杵築城を見学したあとは、その城下に広がる杵築城下町を散策します。
杵築の城下町は天然の地形上おもしろい造りになっており、武家屋敷群は北台および南台と呼ばれる二つの高台にあり、高台に挟まれた谷間が商人の町となっていて“サンドイッチの町”とも呼ばれているそう。
北台エリアは、藩校をはじめ家老屋敷の「大原邸」や幕末に建てられた藩主の屋敷「能見邸」、藩主の休息所となっていた「楽寿亭」の一部だった「磯矢邸」など、身分の高い上級武士の暮らした武家屋敷街だったところ。
往時の土壁が残る静かな佇まいで、城下町の面影を色濃く残しています。
この高台から番所の坂、勘定場の坂、商人の町へ降りる酢屋の坂などがあり、地形を活かした独特の町割りであったことが分かります。
目を引くのはその坂道の造り。通常の階段状ではなく、籠かきや馬が登降しやすいよう段差がない造りになっています。
北台に対して南台の武家屋敷群は、壁や門に往時の造りを偲ばせるもののどこか現代的。
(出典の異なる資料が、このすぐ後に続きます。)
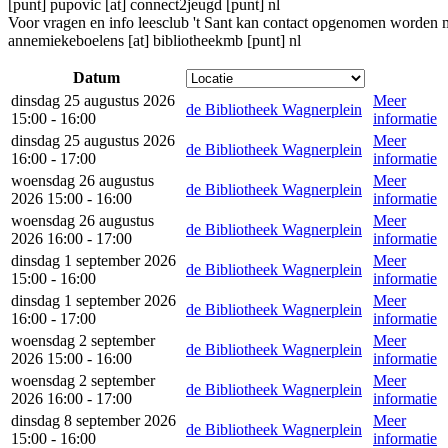
[punt] pupovic [at] connect2jeugd [punt] nl
Voor vragen en info leesclub 't Sant kan contact opgenomen worden
annemiekeboelens [at] bibliotheekmb [punt] nl
Datum
dinsdag 25 augustus 2026
Meer
de Bibliotheek Wagnerplein
15:00 - 16:00
informatie
dinsdag 25 augustus 2026
Meer
de Bibliotheek Wagnerplein
16:00 - 17:00
informatie
woensdag 26 augustus
Meer
de Bibliotheek Wagnerplein
2026 15:00 - 16:00
informatie
woensdag 26 augustus
Meer
de Bibliotheek Wagnerplein
2026 16:00 - 17:00
informatie
dinsdag 1 september 2026
Meer
de Bibliotheek Wagnerplein
15:00 - 16:00
informatie
dinsdag 1 september 2026
Meer
de Bibliotheek Wagnerplein
16:00 - 17:00
informatie
woensdag 2 september
Meer
de Bibliotheek Wagnerplein
2026 15:00 - 16:00
informatie
woensdag 2 september
Meer
de Bibliotheek Wagnerplein
2026 16:00 - 17:00
informatie
dinsdag 8 september 2026
Meer
de Bibliotheek Wagnerplein
15:00 - 16:00
informatie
それもそのはずで実際に人が住んでおり、外構のみ残して建物は現代のものに変わっているものもちらほら。
中にはすでに住人が不在のようで、朽ち果てた住家が残されただけのものも見られました。
往時の姿を留める北台の武家屋敷群もいいのですが、一方で南台の武家屋敷群に見られる時代の変遷とともに変わりゆく街の姿もまた、惹かれるものがありました。